[Items from a dataset]
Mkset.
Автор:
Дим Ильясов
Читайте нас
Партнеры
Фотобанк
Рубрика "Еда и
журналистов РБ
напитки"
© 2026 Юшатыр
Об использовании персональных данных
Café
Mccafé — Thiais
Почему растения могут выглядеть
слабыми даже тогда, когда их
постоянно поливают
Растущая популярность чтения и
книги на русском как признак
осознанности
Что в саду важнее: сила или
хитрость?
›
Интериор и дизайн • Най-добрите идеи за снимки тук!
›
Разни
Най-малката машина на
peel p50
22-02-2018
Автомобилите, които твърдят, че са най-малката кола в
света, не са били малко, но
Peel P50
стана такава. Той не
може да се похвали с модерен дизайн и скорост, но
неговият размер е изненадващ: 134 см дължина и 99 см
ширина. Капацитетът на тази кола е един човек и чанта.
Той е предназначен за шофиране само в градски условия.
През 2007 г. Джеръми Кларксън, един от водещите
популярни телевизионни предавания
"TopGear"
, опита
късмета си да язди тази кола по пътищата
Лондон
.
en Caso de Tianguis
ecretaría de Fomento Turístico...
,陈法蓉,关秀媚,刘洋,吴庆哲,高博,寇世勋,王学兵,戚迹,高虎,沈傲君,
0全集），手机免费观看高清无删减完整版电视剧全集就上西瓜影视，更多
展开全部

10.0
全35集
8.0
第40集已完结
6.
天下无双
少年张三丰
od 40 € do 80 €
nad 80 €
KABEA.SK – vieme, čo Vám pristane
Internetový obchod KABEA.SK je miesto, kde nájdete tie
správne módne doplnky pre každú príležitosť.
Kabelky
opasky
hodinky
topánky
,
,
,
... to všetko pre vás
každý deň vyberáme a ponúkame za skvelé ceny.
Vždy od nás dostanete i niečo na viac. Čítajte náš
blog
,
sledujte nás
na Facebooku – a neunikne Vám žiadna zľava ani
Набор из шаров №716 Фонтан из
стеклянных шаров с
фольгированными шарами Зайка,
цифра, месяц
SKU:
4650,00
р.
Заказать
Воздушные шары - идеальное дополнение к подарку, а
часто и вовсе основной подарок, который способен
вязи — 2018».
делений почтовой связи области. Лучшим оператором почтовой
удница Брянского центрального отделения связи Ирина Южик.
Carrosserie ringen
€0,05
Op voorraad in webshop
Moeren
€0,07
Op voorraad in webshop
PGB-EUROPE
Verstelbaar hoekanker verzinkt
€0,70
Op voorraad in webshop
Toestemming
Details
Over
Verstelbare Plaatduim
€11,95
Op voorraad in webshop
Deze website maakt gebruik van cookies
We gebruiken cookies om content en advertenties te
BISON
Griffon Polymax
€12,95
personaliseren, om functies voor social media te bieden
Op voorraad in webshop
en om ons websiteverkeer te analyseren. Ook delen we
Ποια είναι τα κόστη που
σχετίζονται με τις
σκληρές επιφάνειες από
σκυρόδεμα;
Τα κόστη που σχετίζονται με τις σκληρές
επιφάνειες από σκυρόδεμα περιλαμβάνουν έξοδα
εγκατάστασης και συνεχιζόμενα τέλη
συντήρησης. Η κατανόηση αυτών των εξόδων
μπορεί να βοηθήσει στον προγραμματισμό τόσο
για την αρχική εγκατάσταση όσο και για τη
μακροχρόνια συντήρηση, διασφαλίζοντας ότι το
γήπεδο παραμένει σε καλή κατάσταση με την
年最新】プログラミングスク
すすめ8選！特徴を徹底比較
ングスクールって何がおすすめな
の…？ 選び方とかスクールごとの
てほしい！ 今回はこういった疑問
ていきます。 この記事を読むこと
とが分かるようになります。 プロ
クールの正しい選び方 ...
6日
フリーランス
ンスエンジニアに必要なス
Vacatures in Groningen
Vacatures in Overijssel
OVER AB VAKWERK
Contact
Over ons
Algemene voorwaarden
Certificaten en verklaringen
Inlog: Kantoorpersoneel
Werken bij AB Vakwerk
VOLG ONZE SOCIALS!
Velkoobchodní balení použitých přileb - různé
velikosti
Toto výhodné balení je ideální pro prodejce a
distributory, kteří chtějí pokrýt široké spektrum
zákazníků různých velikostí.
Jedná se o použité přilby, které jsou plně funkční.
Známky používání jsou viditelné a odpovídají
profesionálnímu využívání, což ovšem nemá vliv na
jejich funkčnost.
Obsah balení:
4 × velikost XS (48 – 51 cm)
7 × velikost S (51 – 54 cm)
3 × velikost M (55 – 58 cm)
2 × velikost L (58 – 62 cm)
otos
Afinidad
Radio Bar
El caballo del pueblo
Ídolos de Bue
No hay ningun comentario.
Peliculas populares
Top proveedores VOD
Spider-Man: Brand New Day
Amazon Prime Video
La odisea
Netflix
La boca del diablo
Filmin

▶ **PROMPT**: Pick out every line that contains the word "тази" and copy each one in full.

▶ **OUTPUT BELOW**:
ширина. Капацитетът на тази кола е един човек и чанта.
късмета си да язди тази кола по пътищата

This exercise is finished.